The instructions for Review 1 are fairly flexible. For example, you are told that “if any one of the five ideas appeals to you more than the others, concentrate on that one.”
The flexibility in the instructions allows you to develop a personal relationship with the review lessons.
When Helen scribed the review lessons, she also wrote a paragraph below each lesson. We do not know if this paragraph was fully scribed or if it is a reflection of her personal relationship with the lesson. In the instructions, you are asked to read these paragraphs, but you are also told that it is “not necessary to cover the comments that follow each idea either literally or thoroughly in the practice periods. Try, rather, to emphasize the central point, and think about it as part of your review of the idea to which it relates.” This might be because the comments are Helen’s personal relationship with each lesson. Rather than emphasizing her personal relationship, it is more helpful for you to develop your own personal relationship.

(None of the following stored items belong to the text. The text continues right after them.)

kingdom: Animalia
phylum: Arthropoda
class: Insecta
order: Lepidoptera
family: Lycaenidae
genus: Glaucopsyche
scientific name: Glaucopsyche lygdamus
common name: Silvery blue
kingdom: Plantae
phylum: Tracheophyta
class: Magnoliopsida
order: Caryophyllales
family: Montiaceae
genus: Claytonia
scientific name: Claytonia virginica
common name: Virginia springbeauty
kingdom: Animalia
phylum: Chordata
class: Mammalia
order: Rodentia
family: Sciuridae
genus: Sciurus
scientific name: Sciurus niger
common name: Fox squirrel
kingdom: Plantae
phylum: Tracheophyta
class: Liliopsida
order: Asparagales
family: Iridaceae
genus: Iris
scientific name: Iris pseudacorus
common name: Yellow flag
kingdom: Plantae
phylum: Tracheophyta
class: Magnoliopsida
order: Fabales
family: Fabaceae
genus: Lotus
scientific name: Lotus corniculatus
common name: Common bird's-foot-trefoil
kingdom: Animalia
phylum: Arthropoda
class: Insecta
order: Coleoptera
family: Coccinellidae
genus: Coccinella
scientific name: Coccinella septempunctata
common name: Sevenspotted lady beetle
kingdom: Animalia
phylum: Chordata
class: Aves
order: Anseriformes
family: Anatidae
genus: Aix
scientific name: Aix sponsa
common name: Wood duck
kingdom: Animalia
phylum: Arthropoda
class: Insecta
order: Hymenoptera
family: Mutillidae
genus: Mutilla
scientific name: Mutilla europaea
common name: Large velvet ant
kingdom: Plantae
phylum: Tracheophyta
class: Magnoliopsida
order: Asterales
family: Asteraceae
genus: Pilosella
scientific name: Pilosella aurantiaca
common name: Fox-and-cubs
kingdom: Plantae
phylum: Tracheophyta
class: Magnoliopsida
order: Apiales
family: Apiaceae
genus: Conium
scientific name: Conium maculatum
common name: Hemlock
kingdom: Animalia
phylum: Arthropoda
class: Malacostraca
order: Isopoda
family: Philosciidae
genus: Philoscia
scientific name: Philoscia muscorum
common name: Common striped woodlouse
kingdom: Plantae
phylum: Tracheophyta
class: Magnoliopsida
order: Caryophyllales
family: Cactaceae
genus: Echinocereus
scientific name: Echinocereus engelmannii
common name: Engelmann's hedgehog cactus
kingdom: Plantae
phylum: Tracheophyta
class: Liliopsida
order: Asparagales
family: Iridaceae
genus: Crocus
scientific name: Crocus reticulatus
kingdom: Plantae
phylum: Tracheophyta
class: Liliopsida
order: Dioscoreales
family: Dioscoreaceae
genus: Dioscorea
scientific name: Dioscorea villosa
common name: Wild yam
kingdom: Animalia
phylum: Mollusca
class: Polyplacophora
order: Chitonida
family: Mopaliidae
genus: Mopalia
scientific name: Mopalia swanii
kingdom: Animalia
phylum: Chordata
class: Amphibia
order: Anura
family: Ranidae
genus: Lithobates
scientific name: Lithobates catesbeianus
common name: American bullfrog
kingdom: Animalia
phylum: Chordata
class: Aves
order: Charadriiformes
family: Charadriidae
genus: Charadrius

One way to develop your own personal relationship with the lessons is to contemplate each lesson and then write your own comments, comments that reflect your relationship with the lesson.
My intention for the review period is to spend time each morning contemplating the day’s review lessons and writing my own comments. Throughout the day, I will spend at least two minutes each hour deeply contemplating one lesson and the comments I wrote for that lesson. At the end of the day, I will reread the lessons and comments in the workbook along with my own comments.
If this feels right for you, please feel free to do the same. Developing your own relationship with the lessons as we do the review can be extremely, extremely helpful.
I will post my comments for Lesson 51 as an example.
Regina’s personal comments for Lesson 51:
1. Nothing I see means anything. I do not see with the body’s eyes. I see either with the mind or the heart. It is not what I see, but what I see with that gives meaning. When I see with the mind, I am lost in an individualistic illusion that has no meaning at all. When I see with the heart, I am in communication with my true Self. When I am in communication with my true Self, I know my real thoughts. My real thoughts are meaning.
2. I have given what I see all the meaning it has for me. This is true when I see with the mind. When I see the world through my individual point of view, I see an individual world. No one else sees a world exactly like the world I see when I see through the mind. When I see with the heart, however, it is different. When I see with the heart, meaning is not supplied from the outside or by thoughts. The meaning is my Self. What I am, I see. If I see anything that is not what I am, it is as thin as aging gauze.
3. I do not understand anything I see. When I see with my mind, my seeing is colored by my thoughts. Sometimes my thoughts are so dense, I walk about in the world without seeing the world at all; all I see are the thoughts in my mind. My thoughts are an obstacle; they hide or distort everything I see. Things that are hidden or distorted are not understood. Far from it. They are missed entirely.
4. These thoughts do not mean anything. My unique point of view is 1 out of 7,376,000,000 unique points of view in the world today. It is as if each of us is walking around with a box on our head. Our unique worlds are drawn on the inside of our boxes, and that is all we see. We argue that we are right about our points of view, but we are not right. We are blind. In order to see, we need to take the boxes off of our heads.
5. I am never upset for the reason I think. When I am upset, it is because of the box on my head. I will know peace-life-love if I remove the box, because peace-life-love is what I am.